**Work to complete**
Write out every line below that contains "Figure".

#### Source material ####

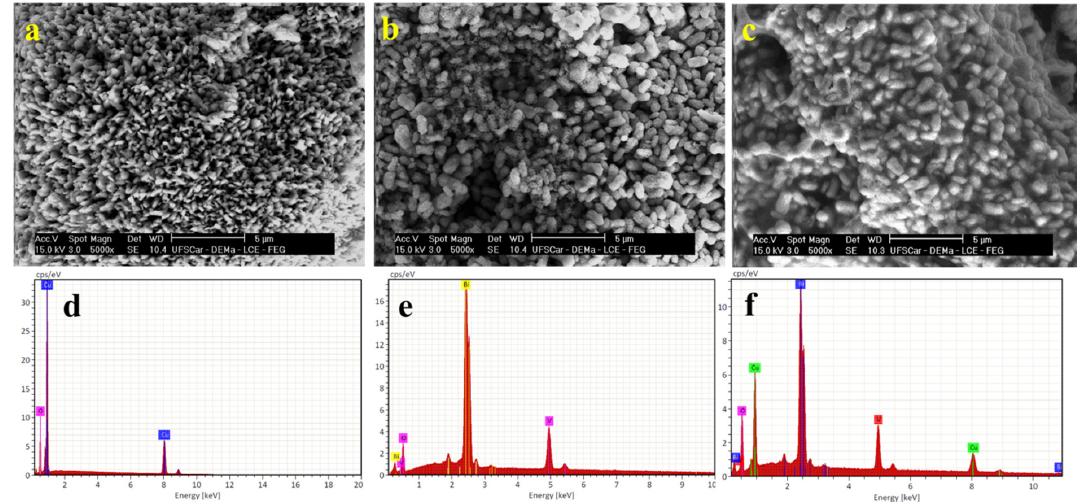
Figure 2. SEM micrographs of the ( a ) CuO; ( b ) BiVO 4 ; and ( c ) BiVO 4 . Respective EDS data of ( d ) CuO; ( e ) BiVO 4 ; and ( f ) BiVO 4.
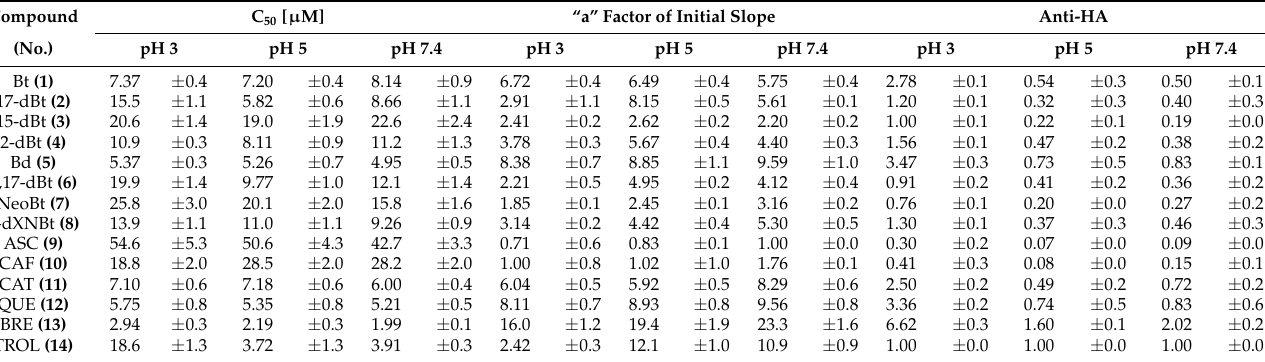
Table 3. Anti-hypochloric activity (Anti-HA) of betanidin ( Bd ), betanin ( Bt ), and its derivatives (17-decarboxy-betanin ( 17-dBt) , 15-decarboxy-betanin ( 15-dBt ), 2-decarboxy-betanin ( 2-dBt ), betanidin ( Bd ), 2,17-decarboxy-betanin ( 2,17-dBt ), neobetanin ( NeoBt ), and 2-decarboxy-xanneobetanin ( 2-dXNBt )) and selected antioxidants (ascorbic acid ( ASC ), caffeic acid ( CAF ), catechin ( CAT ) and quercetin ( QUE )) related to Trolox ( TROL ) based on measurements of initial slope “a” factors for fluorescence intensity-compound concentration dependence at selected pH. C50—concentration of the measured anti-hypochloric agent required for a 50% decrease in the fluorescence emission of the 150 mM HCSe probe after 5 min of its incubation with reaction mixture of 150 mM NaOCl and the anti-hypochloric agent at 25 ◦ C. The measurements were performed in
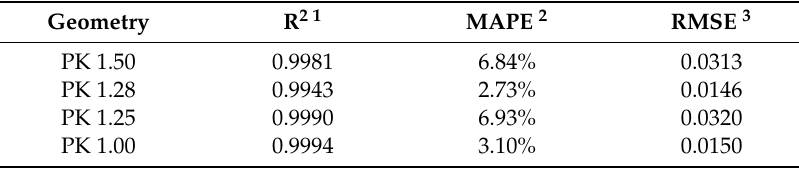
Table 4. Values of R 2 , MAPE, and RMSE corresponding to Equation (2).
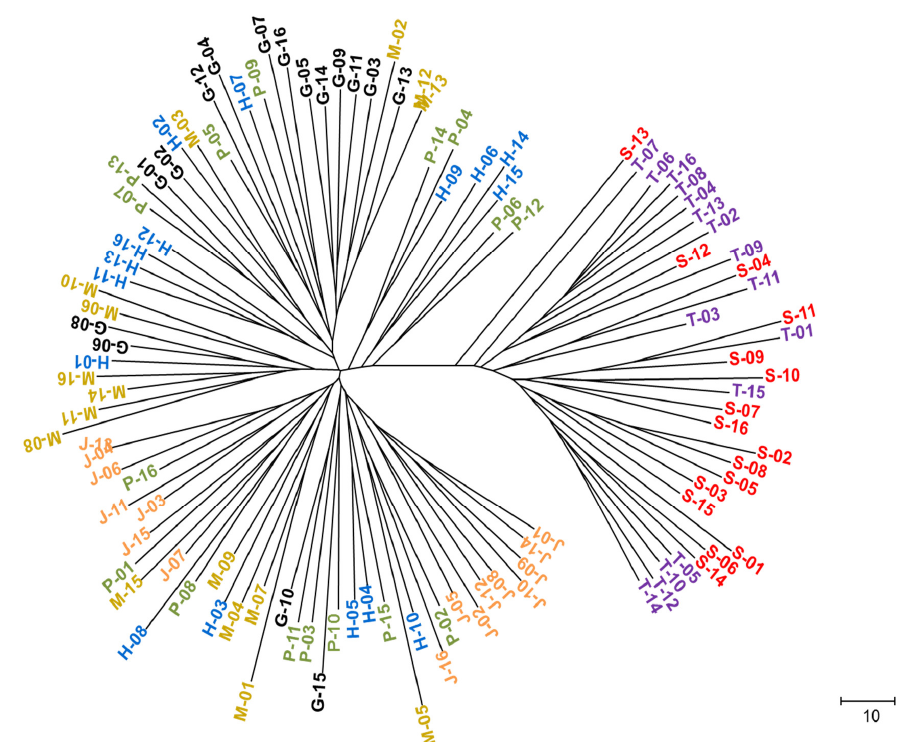
Figure 2. The evolutionary relationships of the cultivars according to the neighbor-joining method drawn using MEGA6. The branch lengths indicate the evolutionary distances within the phylogenetic tree.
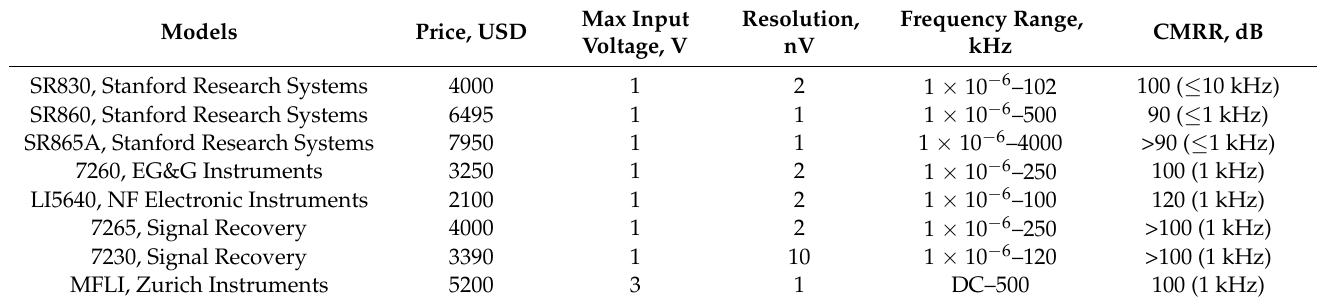
Table 1. Specifications for commercially-available lock-in amplifiers.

####

**Solution to the problem**
Figure 2. SEM micrographs of the ( a ) CuO; ( b ) BiVO 4 ; and ( c ) BiVO 4 . Respective EDS data of ( d ) CuO; ( e ) BiVO 4 ; and ( f ) BiVO 4.
Figure 2. The evolutionary relationships of the cultivars according to the neighbor-joining method drawn using MEGA6. The branch lengths indicate the evolutionary distances within the phylogenetic tree.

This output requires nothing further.